**** Texto
En quichua se escribe: Yacu calle, que significa Calle del agua; así, San Juan Calle es una designación del español, pero desde la cosmovisión indígena. Esto sucede porque en el lugar existía una antigua pacarina, es decir un lugar sagrado vinculado con el agua. Este sitio de adoración, que era una vertiente, fue sustituido rápidamente en la época colonial por emblemas católicos, una estrategia de los curas doctrineros para afianzar a los nuevos dioses. En la actualidad, con el cambio de nombres, esta tradicional calle se llama Juan Montalvo, que recuerda al escritor polemista de finales del XIX, autor de obras esenciales como Siete tratados o El Cosmopolita, precursor del ensayo modernista en Hispanoamérica.

Martha Leonor de la Torre refiere que el antiguo nombre se debe a que, desde El Tejar, bajaban bailando los sanjuanes, en las fiestas del solsticio, pero también porque los devotos de San Juan llevaban al santo hasta la iglesia de Santo Domingo, en medio de cantos y rezos. Eran los extramuros de la urbe.
********
§ Partes del ejercicio
**A)** Según el texto, ¿son correctas estas afirmaciones? Responde sí o no a cada una y copia las palabras del texto que lo deciden.
(i) La pacarina era un lugar sagrado ligado al agua.
(ii) Hoy la calle lleva el nombre de Juan Montalvo.
(iii) Los devotos llevaban al santo hasta la iglesia de San Francisco.
**B)** Contesta brevemente con datos del texto:
(i) ¿Qué significa Yacu calle?
(ii) ¿Qué era el sitio de adoración que se sustituyó en la época colonial?
(iii) ¿Desde dónde bajaban bailando los sanjuanes?
**** Material mostrado
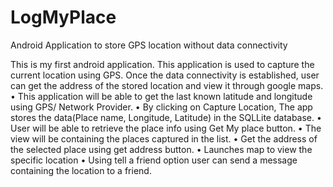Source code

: LogMyPlace
==========

Android Application to store GPS location without data connectivity

This is my first android application. This application is used to capture the current location using GPS. Once the data connectivity is established, user can get the address of the stored location and view it through google maps.
•	This application will be able to get the last known latitude and longitude using GPS/ Network Provider.
•	By clicking on Capture Location, The app stores the data(Place name, Longitude, Latitude) in the SQLLite database.
•	User will be able to retrieve the place info using Get My place button.
•	The view will be containing the places captured in the list.
•	Get the address of the selected place using get address button.
•	Launches map to view the specific location
•	Using tell a friend option user can send a message containing the location to a friend.
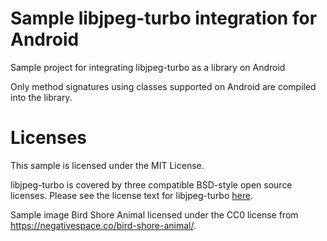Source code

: # Sample libjpeg-turbo integration for Android
Sample project for integrating libjpeg-turbo as a library on Android

Only method signatures using classes supported on Android are compiled into the library.

# Licenses
This sample is licensed under the MIT License.

libjpeg-turbo is covered by three compatible BSD-style open source licenses.  Please see the license text for libjpeg-turbo [here](libjpeg-turbo/src/main/cpp/libjpeg-turbo-2.1.0/LICENSE.md).

Sample image Bird Shore Animal licensed under the CC0 license from https://negativespace.co/bird-shore-animal/.
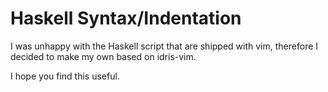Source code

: Haskell Syntax/Indentation
==========================

I was unhappy with the Haskell script that are
shipped with vim, therefore I decided to make my
own based on idris-vim.

I hope you find this useful.
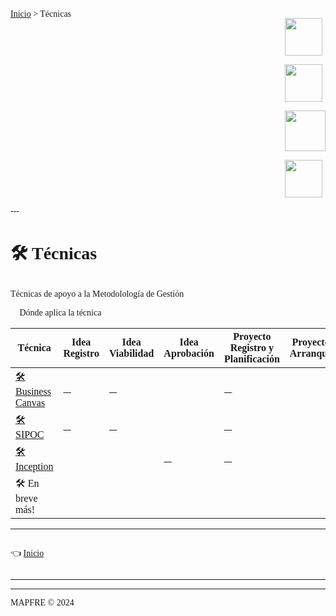 <font face = "Microsoft Yahei">

<div style=" display: flex; justify-content: space-between;">

<div>
<a href="../../">Inicio</a> > Técnicas
</div>

<div>

<a href="#-bc"><img style="width:60px" src="../../img/flag_en.png"></a>

<a href="#-bc"><img style="width:60px" src="../../img/flag_es.png"></a>

<a href="mailto:lnavio@mapfre.com,mariats@mapfre.com?cc=canogf@mapfre.com&subject=Feedback METODOLOGÍA GESTIÓN"><img style="width:65px" src="../../img/feedback.png"></a>

<a href="../../"><img style="width:60px" src="../../img/LogoMet.png"></a>

</div>
</div>
---


# 🛠️ Técnicas

## 

Técnicas de apoyo a la Metodolología de Gestión
<!--
| [🔗](../idea/idea.registro_es.md)|[🔗](../idea/idea.businessCase_es.md)|[🔗](../idea/idea.aprobacionRechazo_es.md)|[🔗](../proyecto/proyecto.Planificacion_es.md)|[🔗](../proyecto/proyecto.KickOff_es.md)|[🔗](../proyecto/proyecto.Seguimiento_es.md)|[🔗](../proyecto/proyecto.GestionCambio_es.md)|
-->
🔗 Dónde aplica la técnica

|Técnica|Idea Registro|Idea Viabilidad|Idea Aprobación|Proyecto Registro y Planificación|Proyecto Arranque|Proyecto Seguimiento|Proyecto Cambio|
|---------|---------|---------|---------|---------|---------|---------|---------|
|[🛠️ Business Canvas](./businessCanvas_es.md)| [🔗](../idea/idea.registro_es.md)|[🔗](../idea/idea.businessCase_es.md)||[🔗](../proyecto/proyecto.Planificacion_es.md)||||
|[🛠️ SIPOC](./sipoc_es.md)| [🔗](../idea/idea.registro_es.md)|[🔗](../idea/idea.businessCase_es.md)||[🔗](../proyecto/proyecto.Planificacion_es.md)||||
|[🛠️ Inception](./inception_es.md)| ||[🔗](../idea/idea.aprobacionRechazo_es.md)|[🔗](../proyecto/proyecto.Planificacion_es.md)||||
|🛠️ En breve más!|||||||

---

<div style="display: flex; justify-content: space-between;">
  <p>
    👈 <a href="../../">Inicio</a>
  </p>
</div>

---

---
MAPFRE © 2024
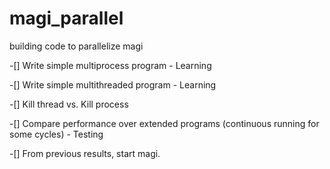 # magi_parallel
building code to parallelize magi

-[] Write simple multiprocess program - Learning

-[] Write simple multithreaded program - Learning

-[] Kill thread vs. Kill process

-[] Compare performance over extended programs (continuous running for some cycles) - Testing

-[] From previous results, start magi.
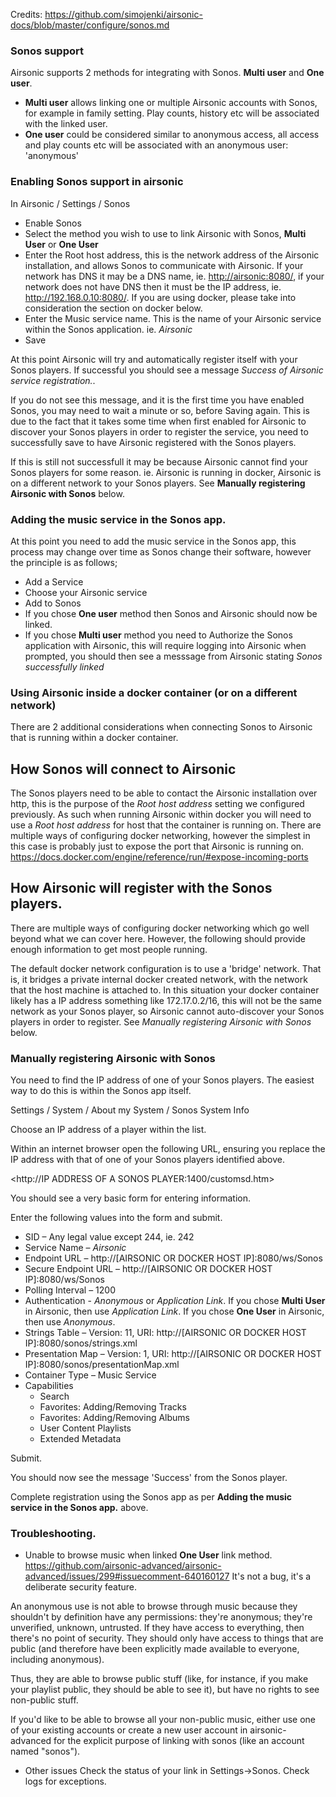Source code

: Credits:
https://github.com/simojenki/airsonic-docs/blob/master/configure/sonos.md

### Sonos support
Airsonic supports 2 methods for integrating with Sonos.  **Multi user** and **One user**.
- **Multi user** allows linking one or multiple Airsonic accounts with Sonos, for example in family setting.  Play counts, history etc will be associated with the linked user.
- **One user** could be considered similar to anonymous access, all access and play counts etc will be associated with an anonymous user: 'anonymous'

### Enabling Sonos support in airsonic
In Airsonic / Settings / Sonos
- Enable Sonos
- Select the method you wish to use to link Airsonic with Sonos, **Multi User** or **One User**
- Enter the Root host address, this is the network address of the Airsonic installation, and allows Sonos to communicate with Airsonic.  If your network has DNS it may be a DNS name, ie. <http://airsonic:8080/>, if your network does not have DNS then it must be the IP address, ie. <http://192.168.0.10:8080/>.  If you are using docker, please take into consideration the section on docker below.
- Enter the Music service name. This is the name of your Airsonic service within the Sonos application.  ie. *Airsonic*
- Save

At this point Airsonic will try and automatically register itself with your Sonos players.  If successful you should see a message *Success of Airsonic service registration.*.  

If you do not see this message, and it is the first time you have enabled Sonos, you may need to wait a minute or so, before Saving again.  This is due to the fact that it takes some time when first enabled for Airsonic to discover your Sonos players in order to register the service, you need to successfully save to have Airsonic registered with the Sonos players.

If this is still not successfull it may be because Airsonic cannot find your Sonos players for some reason.  ie. Airsonic is running in docker, Airsonic is on a different network to your Sonos players.  See **Manually registering Airsonic with Sonos** below.

### Adding the music service in the Sonos app.
At this point you need to add the music service in the Sonos app, this process may change over time as Sonos change their software, however the principle is as follows;
- Add a Service
- Choose your Airsonic service
- Add to Sonos
- If you chose **One user** method then Sonos and Airsonic should now be linked.
- If you chose **Multi user** method you need to Authorize the Sonos application with Airsonic, this will require logging into Airsonic when prompted, you should then see a messsage from Airsonic stating *Sonos successfully linked*

### Using Airsonic inside a docker container (or on a different network)
There are 2 additional considerations when connecting Sonos to Airsonic that is running within a docker container.

## How Sonos will connect to Airsonic
The Sonos players need to be able to contact the Airsonic installation over http, this is the purpose of the *Root host address* setting we configured previously.  As such when running Airsonic within docker you will need to use a *Root host address* for host that the container is running on.  There are multiple ways of configuring docker networking, however the simplest in this case is probably just to expose the port that Airsonic is running on. <https://docs.docker.com/engine/reference/run/#expose-incoming-ports>

## How Airsonic will register with the Sonos players.
There are multiple ways of configuring docker networking which go well beyond what we can cover here.  However, the following should provide enough information to get most people running.

The default docker network configuration is to use a 'bridge' network.  That is, it bridges a private internal docker created network, with the network that the host machine is attached to.  In this situation your docker container likely has a IP address something like 172.17.0.2/16, this will not be the same network as your Sonos player, so Airsonic cannot auto-discover your Sonos players in order to register.  See *Manually registering Airsonic with Sonos* below.

### Manually registering Airsonic with Sonos
You need to find the IP address of one of your Sonos players.  The easiest way to do this is within the Sonos app itself.

Settings / System / About my System / Sonos System Info

Choose an IP address of a player within the list.

Within an internet browser open the following URL, ensuring you replace the IP address with that of one of your Sonos players identified above.

<http://IP ADDRESS OF A SONOS PLAYER:1400/customsd.htm>

You should see a very basic form for entering information.

Enter the following values into the form and submit.

- SID – Any legal value except 244, ie. 242
- Service Name – *Airsonic*
- Endpoint URL – http://[AIRSONIC OR DOCKER HOST IP]:8080/ws/Sonos
- Secure Endpoint URL – http://[AIRSONIC OR DOCKER HOST IP]:8080/ws/Sonos
- Polling Interval – 1200
- Authentication - *Anonymous* or *Application Link*.  If you chose **Multi User** in Airsonic, then use *Application Link*.  If you chose **One User** in Airsonic, then use *Anonymous*.
- Strings Table – Version: 11, URI: http://[AIRSONIC OR DOCKER HOST IP]:8080/sonos/strings.xml
- Presentation Map – Version: 1, URI: http://[AIRSONIC OR DOCKER HOST IP]:8080/sonos/presentationMap.xml
- Container Type – Music Service
- Capabilities
  - Search
  - Favorites: Adding/Removing Tracks
  - Favorites: Adding/Removing Albums
  - User Content Playlists
  - Extended Metadata

Submit.

You should now see the message 'Success' from the Sonos player.

Complete registration using the Sonos app as per **Adding the music service in the Sonos app.** above.

### Troubleshooting.
- Unable to browse music when linked **One User** link method.
https://github.com/airsonic-advanced/airsonic-advanced/issues/299#issuecomment-640160127
It's not a bug, it's a deliberate security feature.

An anonymous use is not able to browse through music because they shouldn't by definition have any permissions: they're anonymous; they're unverified, unknown, untrusted. If they have access to everything, then there's no point of security. They should only have access to things that are public (and therefore have been explicitly made available to everyone, including anonymous).

Thus, they are able to browse public stuff (like, for instance, if you make your playlist public, they should be able to see it), but have no rights to see non-public stuff.

If you'd like to be able to browse all your non-public music, either use one of your existing accounts or create a new user account in airsonic-advanced for the explicit purpose of linking with sonos (like an account named "sonos").

- Other issues
Check the status of your link in Settings->Sonos. Check logs for exceptions.
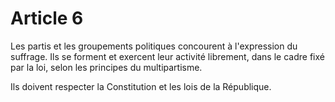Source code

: # Article 6

Les partis et les groupements politiques concourent à l'expression du suffrage. Ils se
forment et exercent leur activité librement, dans le cadre fixé par la loi, selon les
principes du multipartisme.

Ils doivent respecter la Constitution et les lois de la République.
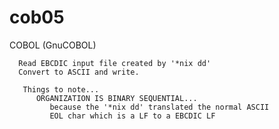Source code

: # cob05

COBOL (GnuCOBOL) 

      Read EBCDIC input file created by '*nix dd'
      Convert to ASCII and write.
      
       Things to note...
          ORGANIZATION IS BINARY SEQUENTIAL...
             because the '*nix dd' translated the normal ASCII
             EOL char which is a LF to a EBCDIC LF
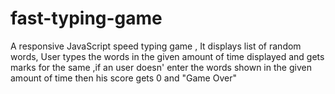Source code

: # fast-typing-game
A responsive JavaScript  speed typing game ,
It displays list of random words, 
User types the words in the given amount of time  displayed and gets marks for the same 
,if an user doesn' enter the words shown in the given amount of time then his score gets 0 
and "Game Over"
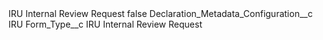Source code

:<?xml version="1.0" encoding="UTF-8"?>
<CustomMetadata xmlns="http://soap.sforce.com/2006/04/metadata" xmlns:xsi="http://www.w3.org/2001/XMLSchema-instance" xmlns:xsd="http://www.w3.org/2001/XMLSchema">
    <label>IRU Internal Review Request</label>
    <protected>false</protected>
    <values>
        <field>Declaration_Metadata_Configuration__c</field>
        <value xsi:type="xsd:string">IRU</value>
    </values>
    <values>
        <field>Form_Type__c</field>
        <value xsi:type="xsd:string">IRU Internal Review Request</value>
    </values>
</CustomMetadata>
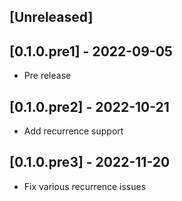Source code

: ## [Unreleased]

## [0.1.0.pre1] - 2022-09-05

- Pre release

## [0.1.0.pre2] - 2022-10-21

- Add recurrence support

## [0.1.0.pre3] - 2022-11-20

- Fix various recurrence issues
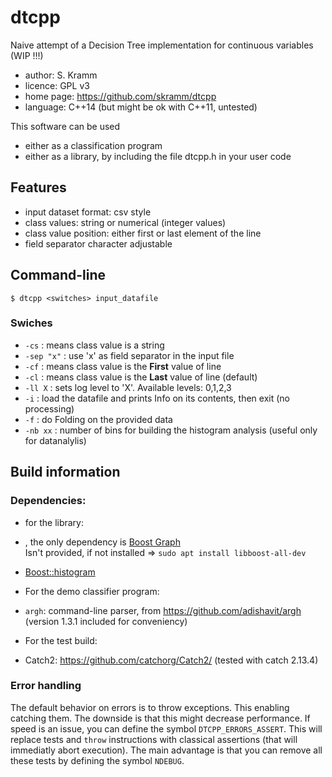 # dtcpp
Naive attempt of a Decision Tree implementation for continuous variables (WIP !!!)

* author: S. Kramm
* licence: GPL v3
* home page: https://github.com/skramm/dtcpp
* language: C++14 (but might be ok with C++11, untested)


This software can be used
* either as a classification program
* either as a library, by including the file dtcpp.h in your user code

## Features
* input dataset format: csv style
 * class values: string or numerical (integer values)
 * class value position: either first or last element of the line
 * field separator character adjustable


## Command-line

`$ dtcpp <switches> input_datafile`

### Swiches

* `-cs` : means class value is a string
* `-sep "x"` : use 'x' as field separator in the input file
* `-cf` : means class value is the **First** value of line
* `-cl` : means class value is the **Last** value of line (default)
* `-ll X` : sets log level to 'X'. Available levels: 0,1,2,3
* `-i` : load the datafile and prints Info on its contents, then exit (no processing)
* `-f` : do Folding on the provided data
* `-nb xx` : number of bins for building the histogram analysis (useful only for datanalylis)

## Build information

### Dependencies:

* for the library:
 * , the only dependency is [Boost Graph](https://www.boost.org/doc/libs/1_75_0/libs/graph/doc/index.html)<br>
Isn't provided, if not installed => `sudo apt install libboost-all-dev`
 * [Boost::histogram](https://www.boost.org/doc/libs/1_75_0/libs/histogram)

* For the demo classifier program:
 * `argh`: command-line parser, from https://github.com/adishavit/argh<br>
(version 1.3.1 included for conveniency)

* For the test build:
 * Catch2: https://github.com/catchorg/Catch2/
(tested with catch 2.13.4)


### Error handling
The default behavior on errors is to throw exceptions.
This enabling catching them.
The downside is that this might decrease performance.
If speed is an issue, you can define the symbol
`DTCPP_ERRORS_ASSERT`.
This will replace tests and `throw` instructions with classical assertions
(that will immediatly abort execution).
The main advantage is that you can remove all these tests by defining the symbol `NDEBUG`.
********
§ Respuestas
**A)**
(i) Sí: "un lugar sagrado vinculado con el agua"
(ii) Sí: "esta tradicional calle se llama Juan Montalvo"
(iii) No: "llevaban al santo hasta la iglesia de Santo Domingo"

**B)**
(i) Calle del agua
(ii) Una vertiente
(iii) Desde El Tejar